Go through the records below and return each line that has "vertical" in it.

*** Exercise materials ***

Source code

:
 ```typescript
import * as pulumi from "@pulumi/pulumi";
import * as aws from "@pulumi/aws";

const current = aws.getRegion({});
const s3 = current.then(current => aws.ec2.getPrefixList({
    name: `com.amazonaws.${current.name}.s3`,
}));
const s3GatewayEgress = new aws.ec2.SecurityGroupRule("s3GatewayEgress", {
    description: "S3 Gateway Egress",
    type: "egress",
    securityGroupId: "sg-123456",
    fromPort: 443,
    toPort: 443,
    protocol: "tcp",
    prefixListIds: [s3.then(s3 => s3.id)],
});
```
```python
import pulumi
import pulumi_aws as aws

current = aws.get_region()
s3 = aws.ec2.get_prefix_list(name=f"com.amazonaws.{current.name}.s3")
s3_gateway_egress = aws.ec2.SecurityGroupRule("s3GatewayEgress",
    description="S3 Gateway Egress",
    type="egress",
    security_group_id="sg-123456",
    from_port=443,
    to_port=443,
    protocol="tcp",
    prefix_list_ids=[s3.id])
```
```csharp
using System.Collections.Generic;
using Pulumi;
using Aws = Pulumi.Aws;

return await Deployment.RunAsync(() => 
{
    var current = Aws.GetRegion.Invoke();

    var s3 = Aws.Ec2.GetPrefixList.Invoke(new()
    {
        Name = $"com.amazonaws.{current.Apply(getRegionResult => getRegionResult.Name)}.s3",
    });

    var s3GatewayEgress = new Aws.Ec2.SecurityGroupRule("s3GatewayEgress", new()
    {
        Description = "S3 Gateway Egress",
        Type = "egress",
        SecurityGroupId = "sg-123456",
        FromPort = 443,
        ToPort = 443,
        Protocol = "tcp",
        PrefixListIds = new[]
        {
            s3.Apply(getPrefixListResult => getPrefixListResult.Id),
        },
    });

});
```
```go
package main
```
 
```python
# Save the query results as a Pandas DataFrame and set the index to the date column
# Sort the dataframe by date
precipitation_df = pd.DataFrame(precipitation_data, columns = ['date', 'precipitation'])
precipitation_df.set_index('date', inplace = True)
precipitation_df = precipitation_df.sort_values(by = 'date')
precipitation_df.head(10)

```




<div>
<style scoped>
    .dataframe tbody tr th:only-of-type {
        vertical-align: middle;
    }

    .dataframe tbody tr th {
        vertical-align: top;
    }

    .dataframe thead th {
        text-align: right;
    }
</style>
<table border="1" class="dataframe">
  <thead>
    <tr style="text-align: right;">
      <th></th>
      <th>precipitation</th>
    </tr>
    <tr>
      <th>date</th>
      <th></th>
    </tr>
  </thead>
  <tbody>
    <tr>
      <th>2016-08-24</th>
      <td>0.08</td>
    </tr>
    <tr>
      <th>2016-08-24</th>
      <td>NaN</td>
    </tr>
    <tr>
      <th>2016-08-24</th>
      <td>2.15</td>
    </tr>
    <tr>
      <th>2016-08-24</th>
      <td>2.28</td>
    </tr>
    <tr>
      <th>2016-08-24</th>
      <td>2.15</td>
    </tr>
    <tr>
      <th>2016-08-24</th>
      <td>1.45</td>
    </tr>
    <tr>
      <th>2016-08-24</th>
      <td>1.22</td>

*** End of Exercise materials ***

§ **Reply**:
        vertical-align: middle;
        vertical-align: top;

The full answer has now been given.